Tuesday, January 30, 2007

CDK Workshop - Day #2

Because of other obligations, I was unable to attend the first day of the CDK Workshop, though Christoph had set up Skype so that at least I could hear the talks from Prof. Berthold (Konstanz, Germany) about KNIME and Prof. Zielesny about CDK-Taverna.

Today, Miguel Rojas and Stefan Kuhn discussed their research. Miguel showed the state of mass spectrum prediction using the CDK and the MEDEA plugin for Bioclipse. Stefan demonstrated the NMRShiftDB and a new lab systems for NMR experiment scheduling and management system based on that. Dr. Ott (Nijmegen, Netherlands) showed the BioMeta Database which contains metabolite and reaction information derived from the KEGG, but which fixes a set of chemical problems in the latter (see also the article, DOI:10.1186/1471-2105-7-517).

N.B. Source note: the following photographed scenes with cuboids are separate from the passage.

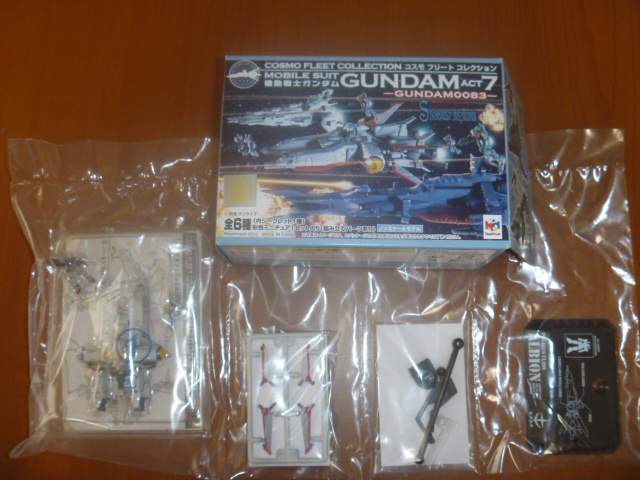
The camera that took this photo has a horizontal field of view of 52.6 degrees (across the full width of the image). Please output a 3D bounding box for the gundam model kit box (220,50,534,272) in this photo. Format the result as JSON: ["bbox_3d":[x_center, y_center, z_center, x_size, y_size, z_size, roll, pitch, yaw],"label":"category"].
[{"bbox_3d":[0.022,-0.038,0.348,0.140,0.061,0.098,1,78,1],"label":"gundam model kit box"}]

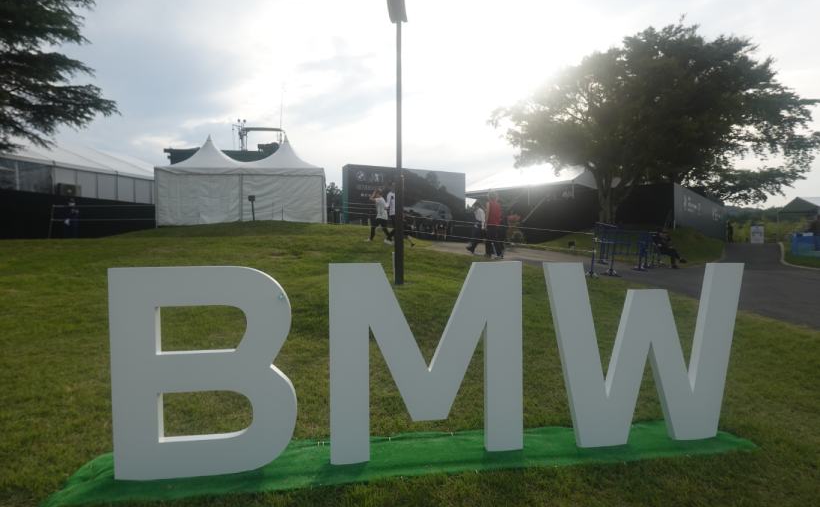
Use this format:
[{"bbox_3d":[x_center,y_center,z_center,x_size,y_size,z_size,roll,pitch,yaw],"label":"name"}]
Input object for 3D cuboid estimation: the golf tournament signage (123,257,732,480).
[{"bbox_3d":[0.290,0.661,2.869,3.996,1.200,0.080,-1,2,-8],"label":"golf tournament signage"}]

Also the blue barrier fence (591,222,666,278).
[{"bbox_3d":[5.419,-0.087,11.300,0.850,1.120,2.800,2,3,45],"label":"blue barrier fence"}]

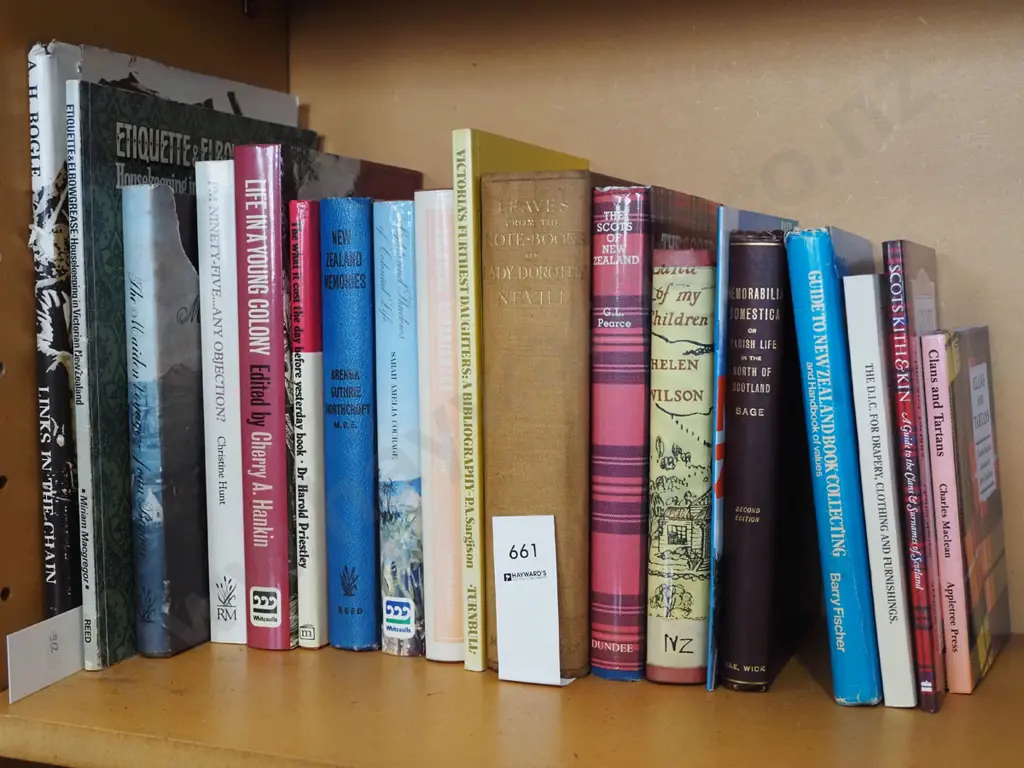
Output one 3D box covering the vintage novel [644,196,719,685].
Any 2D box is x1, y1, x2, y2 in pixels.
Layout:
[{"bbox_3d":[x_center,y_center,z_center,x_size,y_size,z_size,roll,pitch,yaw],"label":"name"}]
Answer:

The afternoons of CDK workshops traditionally have discussion sessions and hackathons. Two groups were formed: one consisted of the KNIME guys who, together with Miguel and Federico focused in QSAR descriptor calculations in KNIME, while Stefan, Martin and me looked at the fingerprinter peculiarities that Martin found (see also this CDK News article), and came up with a possible further performance improvement of the AllRingsFinder. Because one class of molecules that is causing trouble consist of two ring systems connected by a long linker, like Choloyl-CoA (below), we anticipate that splitting the molecule up into ring systems prior to using the SSSR algorithm should speed up the complete all-ring finding process.


Currently, the spanning tree is calculated before deciding on using the SSSR finder, which, we think, can be used to partition the molecule into separate ring systems. On each of them, then, the further steps of the ring search can be applied.

After dinner (pasta/pizza), during the Spanish-German handball game, we continued the hacking and discussions, now focusing as a whole group on QSAR descriptors in KNIME. We looked at each descriptor and decided if it should go into a QSAR calculator node, or even in a node of its own.

Bugs found:
I won't close this blog entry without giving a list of problems we found in the current CDK; some minor and small, some more troublesome. Here goes: typos all over the place; the OrderQueryBond lack a return statement in an else clause; the Mol2Reader does not mark atom and bond aromaticity properly and reads a single bond as aromatic, and an aromatic bond as single; the Renderer2D does not always highlight both atoms when hovering over a bond; SmilesGenerator.parseBond() should output bond orders correctly; the SSSR finder seems to have a messed up if-else statement for the ringBondCount limit of 37; the BondCount descriptor should count all bonds by default, not just the single bonds; IDescriptor.getParameters() should return null instead of Object[0]; several programs use the SYBYL atomtype S.o2, while the specification and the CDK config defines S.O2; the IP descriptor now returns a variable length descriptor.